Spotlight
in
Workshop: Information-Theoretic Principles in Cognitive Systems
The more human-like the language model, the more surprisal is the best predictor of N400 amplitude
James Michaelov · Benjamin Bergen
Under information-theoretic accounts of language comprehension, the effort required to process a word is correlated with surprisal, the negative log-probability of that word given its context. This can (equivalently) be considered to reflect cognitive effort in proportion to the amount of information conveyed by a given word (Frank et al., 2015), or the amount of effort required to update the our incremental predictions about upcoming words (Levy, 2008; Aurnhammer and Frank, 2019).

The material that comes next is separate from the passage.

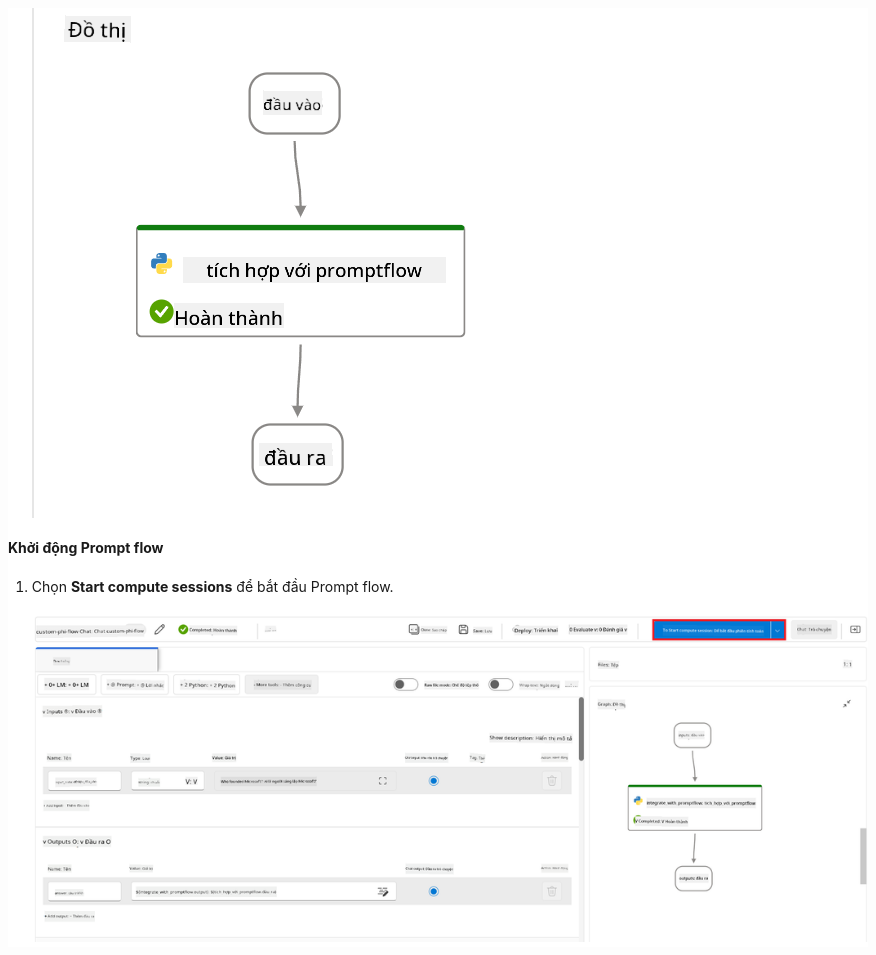 > ![Flow example](../../../../../../translated_images/graph-example.82fd1bcdd3fc545bcc81d64cb6542972ae593588ab94564c8c25edf06fae27fc.vi.png)
>

#### Khởi động Prompt flow

1. Chọn **Start compute sessions** để bắt đầu Prompt flow.

    ![Start compute session.](../../../../../../translated_images/start-compute-session.9acd8cbbd2c43df160358b6be6cad3e069a9c22271fd8b40addc847aeca83b44.vi.png)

In contrast, others (e.g. Brothers and Kuperberg, 2021) have argued that processing difficulty is proportional to the contextual probability of a word, thus positing a linear (rather than logarithmic) relationship between word probability and processing difficulty. We investigate which of these two accounts best explain the N400, a neural response that provides some of the best evidence for prediction in language comprehension (Kutas et al., 2011; Van Petten and Luka, 2012; Kuperberg et al., 2020). To do this, we expand upon previous work by comparing how well the probability and surprisal calculated by 43 transformer language models predict N400 amplitude. We thus investigate both which models’ predictions best predict the N400, and for each model, whether surprisal or probability is more closely correlated with N400 amplitude. We find that of the models tested, OPT-6.7B and GPT-J are reliably the best at predicting N400 amplitude, and that for these transformers, surprisal is the better predictor. In fact, we find that the more highly correlated the predictions of a language model are with N400 amplitude, the greater the extent to which surprisal is a better predictor than probability. Since language models that more closely mirror human statistical knowledge are more likely to be informative about the human predictive system, these results support the information-theoretic account of language comprehension.